Healthier hives and better beekeepers will be the end result of the appointment of new extension staff across the country, tasked with improving the management of existing bee pests and diseases, and boosting surveillance for exotic pests such as Varroa mite.
The Bee Biosecurity Officers will be funded by around $400,000 of industry funds through an increase in the honey levy, and contributions from state governments, with the positions sitting within departments of primary industries.
The development of the National Bee Biosecurity Program and accompanying Biosecurity Code of Practice has been one of the priorities of the Honey Bee and Pollination R&D Program (HB&P Program) over recent years, and has been managed by Plant Health Australia (PHA).
Beekeeper and HB&P Program advisory panel member James Kershaw says the improved access to expert advice will be very welcome.
“The industry has recognised the economic impact of established pests and diseases such as American foulbrood, small hive beetle and nosema, and the need to increase training and education for beekeepers.
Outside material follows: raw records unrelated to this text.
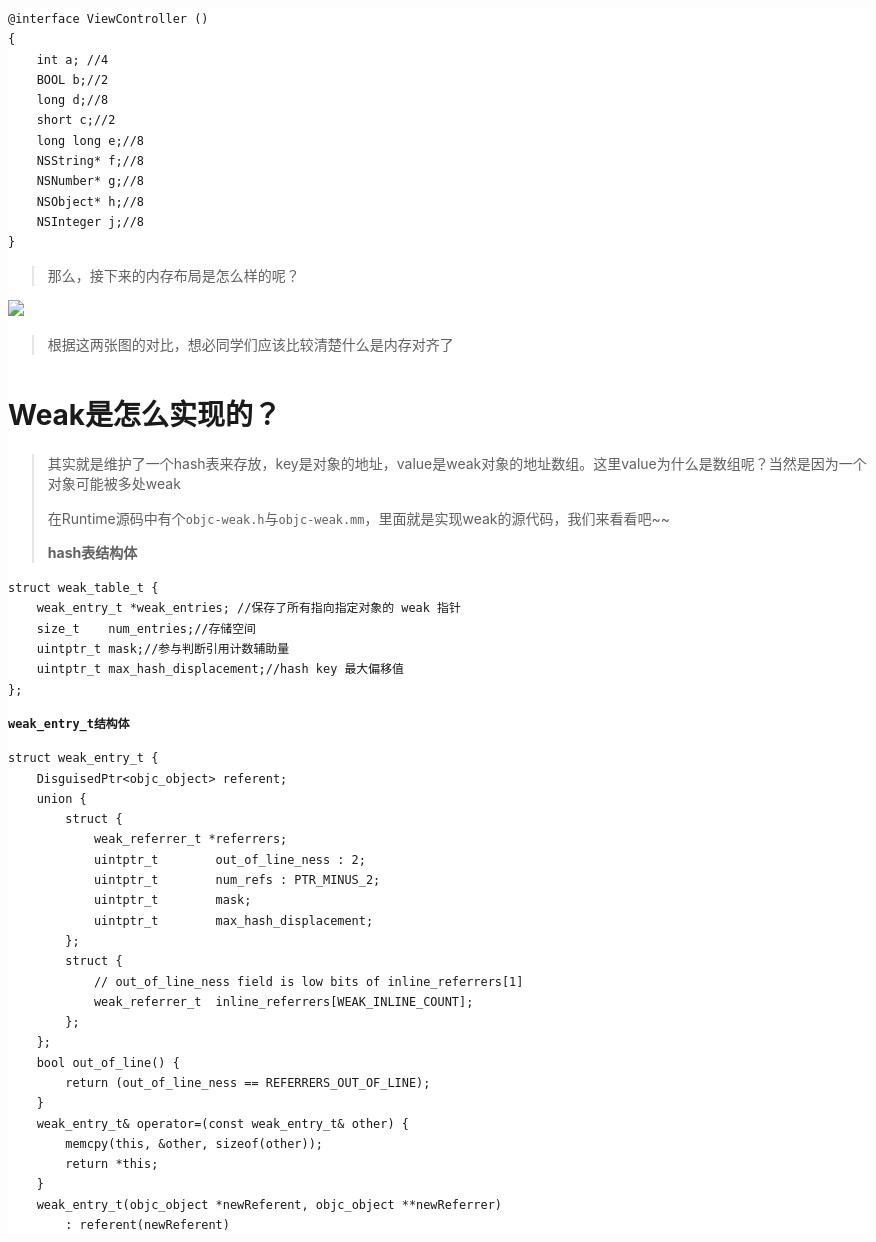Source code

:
```
@interface ViewController ()
{
    int a; //4
    BOOL b;//2
    long d;//8
    short c;//2
    long long e;//8
    NSString* f;//8
    NSNumber* g;//8
    NSObject* h;//8
    NSInteger j;//8
}
```
> 那么，接下来的内存布局是怎么样的呢？
> 
![](http://xbqn.nbshk.cn/20190517111229_f8egIM_Screenshot.jpeg)
>
> 根据这两张图的对比，想必同学们应该比较清楚什么是内存对齐了


# Weak是怎么实现的？
> 其实就是维护了一个hash表来存放，key是对象的地址，value是weak对象的地址数组。这里value为什么是数组呢？当然是因为一个对象可能被多处weak
> 
> 在Runtime源码中有个`objc-weak.h`与`objc-weak.mm`，里面就是实现weak的源代码，我们来看看吧~~
> 
> **hash表结构体**
> 
```
struct weak_table_t {
    weak_entry_t *weak_entries; //保存了所有指向指定对象的 weak 指针
    size_t    num_entries;//存储空间
    uintptr_t mask;//参与判断引用计数辅助量
    uintptr_t max_hash_displacement;//hash key 最大偏移值
};
```
**`weak_entry_t结构体`**
>
```
struct weak_entry_t {
    DisguisedPtr<objc_object> referent;
    union {
        struct {
            weak_referrer_t *referrers;
            uintptr_t        out_of_line_ness : 2;
            uintptr_t        num_refs : PTR_MINUS_2;
            uintptr_t        mask;
            uintptr_t        max_hash_displacement;
        };
        struct {
            // out_of_line_ness field is low bits of inline_referrers[1]
            weak_referrer_t  inline_referrers[WEAK_INLINE_COUNT];
        };
    };
    bool out_of_line() {
        return (out_of_line_ness == REFERRERS_OUT_OF_LINE);
    }
    weak_entry_t& operator=(const weak_entry_t& other) {
        memcpy(this, &other, sizeof(other));
        return *this;
    }
    weak_entry_t(objc_object *newReferent, objc_object **newReferrer)
        : referent(newReferent)
```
The Biosecurity Program and Code build upon lessons from other countries such as NZ and the US, as they try to deal with honey bee pests,” Mr Kershaw said.
“We need to be proactive in our efforts to properly control these pests, because they’re reducing honey yields, damaging the health of bee colonies and greatly increasing management costs.
“Better trained and more aware beekeepers will not only improve the chances of them detecting possible exotic pests, which will significantly improve the chances of eradication, but will also mean they’re better able to deal with anything that does arrive.
“This is critical because overseas experience suggests that better management and preparedness will help to reduce the impact of exotic pests on our business and our bees.
“The Bee Biosecurity Officers will be on the ground from 2016, and highlight the partnership between governments and industry to deliver effective and improved outcomes for beekeepers.”
Honey is not all that’s at risk from exotic pests and diseases – the value of pollination in Australia is estimated at $4-6 billion, with many crops dependent on pollination by honeybees for yield and quality.